• EXTRACT PROVIDED:

Hold on… Haven’t we been down this road already, and seen this design less than a year ago? The Autavia Isograph was revealed in the spring of 2019, and was even featured on the cover of Calibre’s May issue. But around September, the Isograph started to disappear from store shelves, while any mention on the corporate website had been airbrushed from history. Early adopters reported that TAG dealers had contacted them with offers to buy back their watches. A stealth recall was occurring, and the watch community could only speculate as to what had prompted it. As of this article’s writing, no official explanation has been provided, but there are two leading theories: The first is that there was a naming conflict — specifically, with Rotring, which has manufactured the Isograph technical pen since 1974. The second holds that TAG Heuer’s carbon-composite mainspring, the headline technology behind the Isograph name, was not quite ready for primetime. Whatever the reason, the same Autavia designs re-emerged in December, only this time with dials reading “Automatic Chronometer” instead of “Isograph Chronometer,” and without the exotic hairsprings.

Records from a dataset
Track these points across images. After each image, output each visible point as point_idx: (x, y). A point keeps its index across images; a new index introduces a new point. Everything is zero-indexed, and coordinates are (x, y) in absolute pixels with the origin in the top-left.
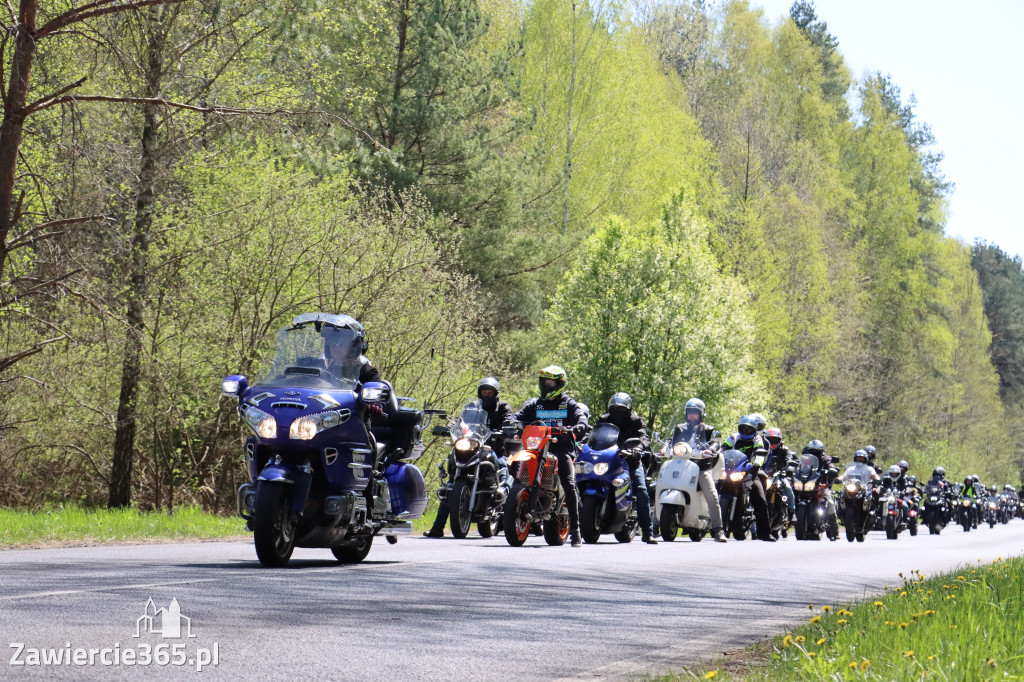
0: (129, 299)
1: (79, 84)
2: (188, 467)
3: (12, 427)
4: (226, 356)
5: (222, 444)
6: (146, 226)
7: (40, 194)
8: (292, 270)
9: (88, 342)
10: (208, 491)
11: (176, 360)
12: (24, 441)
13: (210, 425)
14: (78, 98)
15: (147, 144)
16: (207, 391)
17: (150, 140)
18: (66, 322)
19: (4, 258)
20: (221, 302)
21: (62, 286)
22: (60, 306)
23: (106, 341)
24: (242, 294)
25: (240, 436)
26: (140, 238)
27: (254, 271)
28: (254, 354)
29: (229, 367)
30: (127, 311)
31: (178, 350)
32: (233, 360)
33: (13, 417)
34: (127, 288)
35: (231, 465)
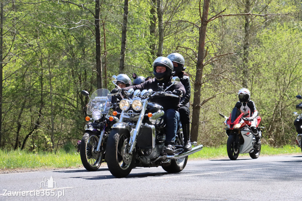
0: (243, 79)
1: (224, 11)
2: (265, 132)
3: (208, 122)
4: (275, 96)
5: (275, 124)
6: (247, 55)
7: (213, 47)
8: (296, 66)
9: (230, 94)
10: (272, 140)
11: (259, 98)
12: (213, 126)
13: (271, 118)
14: (224, 16)
15: (246, 28)
16: (270, 107)
17: (247, 27)
18: (223, 88)
19: (203, 68)
20: (273, 78)
21: (221, 76)
22: (221, 82)
23: (235, 93)
24: (279, 75)
25: (281, 122)
26: (245, 59)
27: (283, 67)
28: (284, 95)
29: (276, 99)
30: (242, 83)
31: (259, 94)
32: (278, 97)
33: (208, 118)
34: (242, 75)
35: (278, 131)
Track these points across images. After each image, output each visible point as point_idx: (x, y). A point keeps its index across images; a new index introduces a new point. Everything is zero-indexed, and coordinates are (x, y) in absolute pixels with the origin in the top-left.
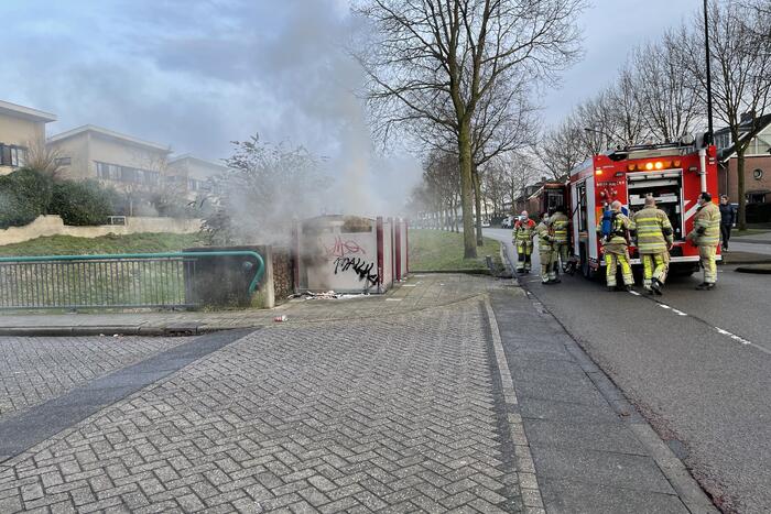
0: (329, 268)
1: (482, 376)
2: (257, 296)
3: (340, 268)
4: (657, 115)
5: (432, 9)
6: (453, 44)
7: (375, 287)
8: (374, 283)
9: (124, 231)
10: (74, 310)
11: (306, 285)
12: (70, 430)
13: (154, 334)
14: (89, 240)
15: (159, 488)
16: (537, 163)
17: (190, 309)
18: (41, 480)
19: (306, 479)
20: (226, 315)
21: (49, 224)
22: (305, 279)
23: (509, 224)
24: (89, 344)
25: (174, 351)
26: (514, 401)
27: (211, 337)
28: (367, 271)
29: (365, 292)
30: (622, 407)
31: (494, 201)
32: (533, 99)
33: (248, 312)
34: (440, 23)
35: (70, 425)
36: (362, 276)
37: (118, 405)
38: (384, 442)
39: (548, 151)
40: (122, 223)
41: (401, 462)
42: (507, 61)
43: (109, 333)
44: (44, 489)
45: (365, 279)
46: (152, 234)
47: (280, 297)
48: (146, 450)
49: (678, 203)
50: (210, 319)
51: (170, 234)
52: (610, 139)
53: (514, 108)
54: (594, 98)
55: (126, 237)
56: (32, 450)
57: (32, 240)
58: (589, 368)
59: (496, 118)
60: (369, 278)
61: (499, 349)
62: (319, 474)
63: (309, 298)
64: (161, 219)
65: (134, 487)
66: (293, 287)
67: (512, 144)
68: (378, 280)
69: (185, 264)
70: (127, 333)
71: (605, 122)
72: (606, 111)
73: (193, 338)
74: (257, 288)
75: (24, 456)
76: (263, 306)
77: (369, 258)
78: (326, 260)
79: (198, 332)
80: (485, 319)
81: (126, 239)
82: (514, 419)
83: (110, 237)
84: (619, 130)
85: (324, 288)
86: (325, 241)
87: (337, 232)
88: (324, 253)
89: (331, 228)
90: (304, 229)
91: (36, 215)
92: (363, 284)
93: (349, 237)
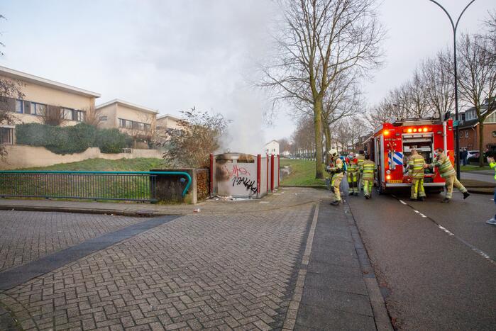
0: (229, 183)
1: (295, 249)
2: (187, 197)
3: (236, 183)
4: (433, 98)
5: (300, 37)
6: (312, 58)
7: (255, 195)
8: (255, 192)
9: (131, 156)
10: (95, 200)
11: (217, 192)
12: (74, 263)
13: (131, 215)
14: (112, 161)
15: (107, 294)
16: (367, 123)
17: (152, 203)
18: (53, 286)
19: (179, 297)
20: (170, 207)
21: (93, 152)
22: (217, 188)
24: (98, 219)
25: (135, 225)
26: (307, 263)
27: (158, 218)
28: (251, 185)
29: (250, 197)
30: (366, 268)
32: (360, 88)
33: (182, 206)
34: (304, 45)
35: (75, 260)
36: (248, 188)
37: (100, 252)
38: (226, 281)
39: (373, 117)
40: (130, 152)
41: (231, 292)
42: (344, 66)
43: (109, 213)
44: (54, 291)
45: (250, 190)
46: (145, 159)
47: (200, 198)
48: (106, 276)
49: (431, 152)
50: (161, 208)
51: (155, 159)
52: (408, 111)
53: (349, 92)
54: (399, 87)
55: (132, 160)
56: (54, 271)
57: (84, 160)
58: (359, 245)
59: (339, 97)
60: (252, 189)
61: (312, 233)
62: (187, 295)
63: (217, 199)
64: (150, 150)
65: (96, 293)
66: (209, 193)
67: (349, 112)
68: (257, 190)
69: (151, 178)
71: (405, 102)
72: (406, 95)
73: (150, 218)
74: (187, 193)
75: (49, 274)
76: (191, 203)
77: (252, 177)
78: (228, 178)
79: (153, 216)
80: (312, 216)
81: (131, 161)
82: (302, 272)
83: (123, 160)
84: (413, 106)
85: (227, 194)
86: (228, 168)
87: (235, 163)
88: (227, 175)
89: (232, 160)
90: (217, 160)
91: (88, 147)
92: (249, 192)
93: (241, 165)
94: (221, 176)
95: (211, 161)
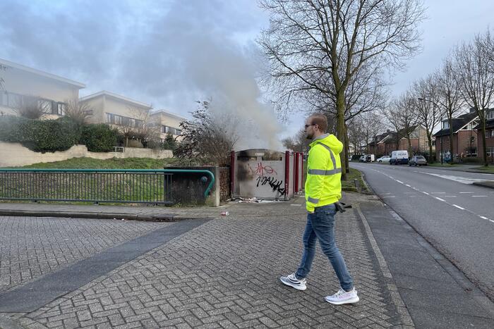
0: (253, 183)
1: (365, 258)
2: (209, 199)
3: (260, 183)
4: (469, 90)
5: (322, 19)
6: (334, 42)
7: (283, 197)
8: (282, 194)
9: (123, 156)
10: (97, 203)
11: (239, 193)
12: (104, 277)
13: (147, 220)
14: (102, 161)
15: (164, 317)
16: (385, 120)
17: (167, 205)
18: (89, 308)
19: (257, 319)
20: (190, 210)
21: (79, 150)
22: (238, 189)
23: (365, 160)
24: (108, 224)
25: (157, 231)
26: (390, 276)
27: (181, 223)
28: (278, 186)
29: (276, 199)
30: (467, 285)
31: (355, 144)
32: (385, 78)
33: (203, 208)
34: (326, 28)
35: (104, 274)
36: (275, 189)
37: (131, 262)
38: (305, 297)
39: (392, 113)
40: (121, 151)
41: (319, 312)
42: (370, 53)
43: (119, 218)
44: (91, 314)
45: (276, 191)
46: (139, 159)
47: (223, 200)
48: (153, 293)
50: (180, 212)
51: (150, 159)
52: (435, 105)
53: (372, 84)
54: (425, 78)
55: (123, 159)
56: (82, 288)
57: (68, 160)
58: (437, 256)
59: (360, 91)
60: (279, 190)
61: (373, 241)
62: (266, 316)
63: (240, 201)
64: (144, 150)
65: (148, 315)
66: (230, 194)
67: (369, 108)
68: (285, 192)
69: (166, 176)
70: (130, 218)
71: (432, 95)
72: (433, 87)
73: (170, 224)
74: (209, 194)
75: (77, 292)
76: (213, 205)
77: (279, 177)
78: (252, 178)
79: (173, 220)
80: (360, 221)
81: (123, 161)
82: (391, 288)
83: (114, 159)
84: (442, 100)
85: (250, 195)
86: (252, 166)
87: (260, 160)
88: (251, 173)
89: (256, 157)
90: (239, 158)
91: (72, 145)
92: (275, 194)
93: (266, 164)
94: (244, 176)
95: (232, 158)
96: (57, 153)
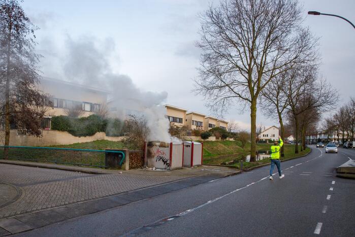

• PROMPT: Write what comes next in the passage about the TAG Heuer Autavia Isograph, starting right after its final sentence.

• ANSWER SPACE:
This reintroduction to the Autavia collection is also an opportunity to highlight its two bronze models. These are the first TAG Heuers ever to use this ancient alloy in their cases, and follow a broader industry trend to embrace bronze. On purely rational, utilitarian terms, stainless steel is hard to beat as the ideal material for watches. If lightness is needed, then titanium makes an argument for consideration. So why bronze? Isn’t there a good reason why the Bronze Age gave way to the Iron Age? There are two main benefits to bronze, both related to its appearance: First, it shifts a watch to a warmer color palette without the expense of gold. Secondly, it allows for personalization to occur naturally. The patination of the metal, tremendously appealing to many collectors, will be different on each watch, depending on the climate, the composition of the wearer’s sweat, and many other factors. Steel watches will also develop a patina, but not so rapidly or visibly. The 42mm case, water-resistant to 100m, is inspired by the first-generation Heuer Autavia (Refs. 2446/3446). Its tapered lugs, gentle curves, and beveled edges form a classic tool watch shape. The bronze cases further distinguish themselves from the steel Autavias with a different pattern of surface polishing and brushing — all the better to highlight the bronze model’s roughness and implied ruggedness. The crown, also in bronze, is extra-large to allow for easy winding with gloved hands.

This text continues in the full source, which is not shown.